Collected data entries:
§ §
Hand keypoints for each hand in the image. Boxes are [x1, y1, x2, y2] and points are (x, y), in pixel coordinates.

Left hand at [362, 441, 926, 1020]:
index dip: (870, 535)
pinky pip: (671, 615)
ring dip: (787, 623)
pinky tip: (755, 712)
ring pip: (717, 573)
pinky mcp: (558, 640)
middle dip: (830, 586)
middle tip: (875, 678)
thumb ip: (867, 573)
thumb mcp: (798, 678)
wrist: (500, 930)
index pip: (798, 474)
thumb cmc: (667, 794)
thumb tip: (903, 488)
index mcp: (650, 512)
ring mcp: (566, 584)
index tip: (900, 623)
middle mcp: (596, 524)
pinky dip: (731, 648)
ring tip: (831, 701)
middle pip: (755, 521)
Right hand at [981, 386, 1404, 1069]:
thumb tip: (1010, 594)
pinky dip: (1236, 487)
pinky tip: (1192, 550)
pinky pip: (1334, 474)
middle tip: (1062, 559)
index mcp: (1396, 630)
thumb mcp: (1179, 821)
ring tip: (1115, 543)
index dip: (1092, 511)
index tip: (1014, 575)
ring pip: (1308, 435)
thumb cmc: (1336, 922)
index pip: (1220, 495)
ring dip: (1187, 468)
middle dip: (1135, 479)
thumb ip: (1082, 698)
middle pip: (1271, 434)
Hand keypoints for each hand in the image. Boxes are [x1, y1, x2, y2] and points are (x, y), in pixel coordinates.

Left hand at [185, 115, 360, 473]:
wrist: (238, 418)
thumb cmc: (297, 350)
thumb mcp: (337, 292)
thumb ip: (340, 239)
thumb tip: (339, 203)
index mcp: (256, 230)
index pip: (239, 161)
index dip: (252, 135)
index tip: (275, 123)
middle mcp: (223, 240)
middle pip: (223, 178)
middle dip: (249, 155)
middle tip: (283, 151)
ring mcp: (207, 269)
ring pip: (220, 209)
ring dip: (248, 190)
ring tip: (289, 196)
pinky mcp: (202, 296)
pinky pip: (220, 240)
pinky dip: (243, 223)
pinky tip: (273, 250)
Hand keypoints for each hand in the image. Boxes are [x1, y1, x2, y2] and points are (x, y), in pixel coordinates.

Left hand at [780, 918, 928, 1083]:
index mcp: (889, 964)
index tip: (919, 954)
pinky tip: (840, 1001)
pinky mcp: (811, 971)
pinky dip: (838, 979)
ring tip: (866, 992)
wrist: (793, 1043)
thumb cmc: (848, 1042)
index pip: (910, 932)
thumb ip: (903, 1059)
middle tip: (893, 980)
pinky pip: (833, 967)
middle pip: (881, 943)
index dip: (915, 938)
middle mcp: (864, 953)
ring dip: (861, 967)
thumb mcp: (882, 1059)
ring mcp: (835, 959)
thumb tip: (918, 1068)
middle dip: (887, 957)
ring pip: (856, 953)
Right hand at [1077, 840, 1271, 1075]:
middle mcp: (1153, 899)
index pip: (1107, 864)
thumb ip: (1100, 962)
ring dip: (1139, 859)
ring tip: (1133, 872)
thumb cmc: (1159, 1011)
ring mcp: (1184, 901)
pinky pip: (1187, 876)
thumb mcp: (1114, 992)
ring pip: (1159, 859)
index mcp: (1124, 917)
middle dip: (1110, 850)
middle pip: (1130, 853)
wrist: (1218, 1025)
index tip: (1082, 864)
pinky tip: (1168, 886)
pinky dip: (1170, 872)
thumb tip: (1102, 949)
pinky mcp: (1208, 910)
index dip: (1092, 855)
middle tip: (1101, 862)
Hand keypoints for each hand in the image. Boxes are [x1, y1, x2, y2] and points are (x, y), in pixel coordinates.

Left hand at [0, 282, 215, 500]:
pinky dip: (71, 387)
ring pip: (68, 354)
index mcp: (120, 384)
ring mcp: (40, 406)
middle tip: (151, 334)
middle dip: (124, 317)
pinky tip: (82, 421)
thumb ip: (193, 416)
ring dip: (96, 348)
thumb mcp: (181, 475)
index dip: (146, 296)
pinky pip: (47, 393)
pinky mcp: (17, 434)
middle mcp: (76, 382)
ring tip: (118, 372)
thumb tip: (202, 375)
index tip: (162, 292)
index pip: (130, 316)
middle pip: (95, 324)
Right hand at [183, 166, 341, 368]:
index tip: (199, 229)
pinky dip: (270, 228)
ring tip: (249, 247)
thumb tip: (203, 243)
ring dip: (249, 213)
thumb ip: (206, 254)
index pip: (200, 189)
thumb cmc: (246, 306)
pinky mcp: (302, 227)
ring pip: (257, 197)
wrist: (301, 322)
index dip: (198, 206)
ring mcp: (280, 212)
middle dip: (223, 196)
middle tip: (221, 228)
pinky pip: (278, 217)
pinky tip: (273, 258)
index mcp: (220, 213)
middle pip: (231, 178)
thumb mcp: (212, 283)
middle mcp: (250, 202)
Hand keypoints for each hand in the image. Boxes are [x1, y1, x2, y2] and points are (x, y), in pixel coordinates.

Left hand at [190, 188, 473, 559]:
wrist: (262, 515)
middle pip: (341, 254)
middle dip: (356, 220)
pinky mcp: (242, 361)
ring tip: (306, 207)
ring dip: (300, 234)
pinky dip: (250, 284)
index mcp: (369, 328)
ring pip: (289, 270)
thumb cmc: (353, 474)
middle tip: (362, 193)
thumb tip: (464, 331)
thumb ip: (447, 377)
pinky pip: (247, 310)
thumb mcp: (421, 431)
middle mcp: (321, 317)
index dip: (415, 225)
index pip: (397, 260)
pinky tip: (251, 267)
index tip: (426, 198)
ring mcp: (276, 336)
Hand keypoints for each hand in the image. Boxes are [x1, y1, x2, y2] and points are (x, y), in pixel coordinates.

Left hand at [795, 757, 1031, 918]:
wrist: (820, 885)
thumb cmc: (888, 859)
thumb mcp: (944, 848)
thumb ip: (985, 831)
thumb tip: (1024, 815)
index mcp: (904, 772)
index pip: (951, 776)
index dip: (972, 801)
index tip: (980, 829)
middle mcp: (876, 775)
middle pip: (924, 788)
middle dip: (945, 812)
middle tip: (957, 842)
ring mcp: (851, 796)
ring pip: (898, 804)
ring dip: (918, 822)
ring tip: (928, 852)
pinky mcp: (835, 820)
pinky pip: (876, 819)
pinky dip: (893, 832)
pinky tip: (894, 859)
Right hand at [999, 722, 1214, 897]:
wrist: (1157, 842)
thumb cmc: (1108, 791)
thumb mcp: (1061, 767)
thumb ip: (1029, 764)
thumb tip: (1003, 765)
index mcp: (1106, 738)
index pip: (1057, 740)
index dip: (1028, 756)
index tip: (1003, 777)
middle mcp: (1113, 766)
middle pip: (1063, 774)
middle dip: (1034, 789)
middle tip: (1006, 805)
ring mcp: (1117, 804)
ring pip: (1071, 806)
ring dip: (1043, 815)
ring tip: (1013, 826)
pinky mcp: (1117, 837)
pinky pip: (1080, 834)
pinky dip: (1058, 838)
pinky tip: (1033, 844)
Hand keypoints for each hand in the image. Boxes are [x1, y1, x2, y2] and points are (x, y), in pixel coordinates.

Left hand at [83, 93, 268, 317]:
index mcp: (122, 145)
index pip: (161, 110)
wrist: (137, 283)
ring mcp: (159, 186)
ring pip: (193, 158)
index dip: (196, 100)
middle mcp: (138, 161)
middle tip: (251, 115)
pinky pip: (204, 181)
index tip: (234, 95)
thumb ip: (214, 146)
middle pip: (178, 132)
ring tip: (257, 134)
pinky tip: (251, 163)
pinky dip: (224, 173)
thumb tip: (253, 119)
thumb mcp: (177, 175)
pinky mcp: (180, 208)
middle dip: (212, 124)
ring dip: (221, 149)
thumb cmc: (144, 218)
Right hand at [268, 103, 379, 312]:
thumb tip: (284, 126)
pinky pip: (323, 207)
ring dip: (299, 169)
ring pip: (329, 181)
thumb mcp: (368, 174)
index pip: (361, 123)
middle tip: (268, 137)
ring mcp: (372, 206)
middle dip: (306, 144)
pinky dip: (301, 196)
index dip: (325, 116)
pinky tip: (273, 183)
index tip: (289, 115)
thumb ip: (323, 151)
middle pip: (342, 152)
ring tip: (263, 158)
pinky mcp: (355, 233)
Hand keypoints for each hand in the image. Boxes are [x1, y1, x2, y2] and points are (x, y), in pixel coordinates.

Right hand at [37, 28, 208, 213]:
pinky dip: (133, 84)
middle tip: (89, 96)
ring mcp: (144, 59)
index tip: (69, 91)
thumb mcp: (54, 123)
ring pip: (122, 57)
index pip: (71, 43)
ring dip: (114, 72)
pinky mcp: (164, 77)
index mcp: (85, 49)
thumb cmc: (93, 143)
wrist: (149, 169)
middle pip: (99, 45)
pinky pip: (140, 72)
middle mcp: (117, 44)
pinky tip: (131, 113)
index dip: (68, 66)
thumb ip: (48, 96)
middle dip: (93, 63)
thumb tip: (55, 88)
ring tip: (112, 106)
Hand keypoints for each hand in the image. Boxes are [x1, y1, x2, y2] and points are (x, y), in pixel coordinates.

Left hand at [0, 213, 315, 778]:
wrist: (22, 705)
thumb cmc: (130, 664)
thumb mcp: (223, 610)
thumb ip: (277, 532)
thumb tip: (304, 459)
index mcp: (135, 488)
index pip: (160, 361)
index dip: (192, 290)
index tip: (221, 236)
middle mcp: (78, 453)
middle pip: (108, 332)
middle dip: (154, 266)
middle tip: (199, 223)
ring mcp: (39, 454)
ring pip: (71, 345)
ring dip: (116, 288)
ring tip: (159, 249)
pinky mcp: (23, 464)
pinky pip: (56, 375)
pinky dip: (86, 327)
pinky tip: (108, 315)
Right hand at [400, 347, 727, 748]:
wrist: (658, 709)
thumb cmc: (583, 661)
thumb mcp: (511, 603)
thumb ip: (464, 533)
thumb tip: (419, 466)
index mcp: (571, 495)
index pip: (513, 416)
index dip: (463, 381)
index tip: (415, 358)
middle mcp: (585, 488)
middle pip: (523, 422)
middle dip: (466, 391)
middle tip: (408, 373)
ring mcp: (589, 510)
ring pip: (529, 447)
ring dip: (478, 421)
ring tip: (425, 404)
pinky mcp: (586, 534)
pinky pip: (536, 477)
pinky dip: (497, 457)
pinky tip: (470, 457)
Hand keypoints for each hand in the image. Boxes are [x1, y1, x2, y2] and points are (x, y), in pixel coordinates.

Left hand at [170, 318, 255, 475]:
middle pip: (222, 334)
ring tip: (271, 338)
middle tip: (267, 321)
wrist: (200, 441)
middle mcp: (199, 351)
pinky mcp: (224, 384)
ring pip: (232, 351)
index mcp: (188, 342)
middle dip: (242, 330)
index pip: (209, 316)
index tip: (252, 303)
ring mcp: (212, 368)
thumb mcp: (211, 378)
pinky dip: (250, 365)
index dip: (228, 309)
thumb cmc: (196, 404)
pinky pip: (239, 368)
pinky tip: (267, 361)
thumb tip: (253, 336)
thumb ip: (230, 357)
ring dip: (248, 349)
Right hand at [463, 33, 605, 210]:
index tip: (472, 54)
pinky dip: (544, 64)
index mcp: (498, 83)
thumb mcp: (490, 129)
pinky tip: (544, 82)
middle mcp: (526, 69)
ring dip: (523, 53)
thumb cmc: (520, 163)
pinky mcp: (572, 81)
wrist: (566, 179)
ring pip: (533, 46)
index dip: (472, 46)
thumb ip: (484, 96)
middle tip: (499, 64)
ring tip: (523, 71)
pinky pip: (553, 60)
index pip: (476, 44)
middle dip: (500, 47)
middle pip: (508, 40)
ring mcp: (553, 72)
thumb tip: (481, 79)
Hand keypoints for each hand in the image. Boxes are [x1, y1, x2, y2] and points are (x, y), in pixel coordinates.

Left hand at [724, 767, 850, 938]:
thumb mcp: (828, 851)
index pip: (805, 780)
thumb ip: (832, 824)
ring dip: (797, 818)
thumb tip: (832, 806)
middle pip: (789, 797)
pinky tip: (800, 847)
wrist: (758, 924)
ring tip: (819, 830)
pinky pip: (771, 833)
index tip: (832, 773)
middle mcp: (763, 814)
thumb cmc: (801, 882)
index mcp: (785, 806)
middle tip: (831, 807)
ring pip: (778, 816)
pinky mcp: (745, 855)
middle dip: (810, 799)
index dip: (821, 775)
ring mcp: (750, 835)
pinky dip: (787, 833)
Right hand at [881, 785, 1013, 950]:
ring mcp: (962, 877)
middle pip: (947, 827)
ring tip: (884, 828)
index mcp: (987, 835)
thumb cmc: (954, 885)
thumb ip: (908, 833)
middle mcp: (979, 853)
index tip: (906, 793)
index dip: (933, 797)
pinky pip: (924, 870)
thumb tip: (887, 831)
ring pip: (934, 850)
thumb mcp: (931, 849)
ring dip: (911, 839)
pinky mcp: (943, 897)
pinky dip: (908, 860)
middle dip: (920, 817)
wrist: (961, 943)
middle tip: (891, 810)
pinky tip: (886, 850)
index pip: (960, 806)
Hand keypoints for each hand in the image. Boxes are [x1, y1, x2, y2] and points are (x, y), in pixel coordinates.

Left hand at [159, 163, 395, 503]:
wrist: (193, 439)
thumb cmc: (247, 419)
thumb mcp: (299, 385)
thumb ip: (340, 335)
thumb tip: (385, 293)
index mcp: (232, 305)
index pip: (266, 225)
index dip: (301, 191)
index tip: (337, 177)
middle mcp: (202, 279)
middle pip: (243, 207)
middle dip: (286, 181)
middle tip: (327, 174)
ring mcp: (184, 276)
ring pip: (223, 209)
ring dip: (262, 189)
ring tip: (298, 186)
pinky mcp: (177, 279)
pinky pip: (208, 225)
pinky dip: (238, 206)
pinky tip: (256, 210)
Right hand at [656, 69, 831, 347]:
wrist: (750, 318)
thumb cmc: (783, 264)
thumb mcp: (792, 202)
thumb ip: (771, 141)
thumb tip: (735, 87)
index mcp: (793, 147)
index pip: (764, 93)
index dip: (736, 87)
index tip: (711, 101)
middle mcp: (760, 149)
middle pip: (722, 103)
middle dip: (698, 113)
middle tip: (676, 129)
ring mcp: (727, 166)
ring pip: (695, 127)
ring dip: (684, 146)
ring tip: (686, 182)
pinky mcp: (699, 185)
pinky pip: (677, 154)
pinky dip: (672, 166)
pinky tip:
§ §
Give the number of lines in the records that hold the word "Left", with no other words.

11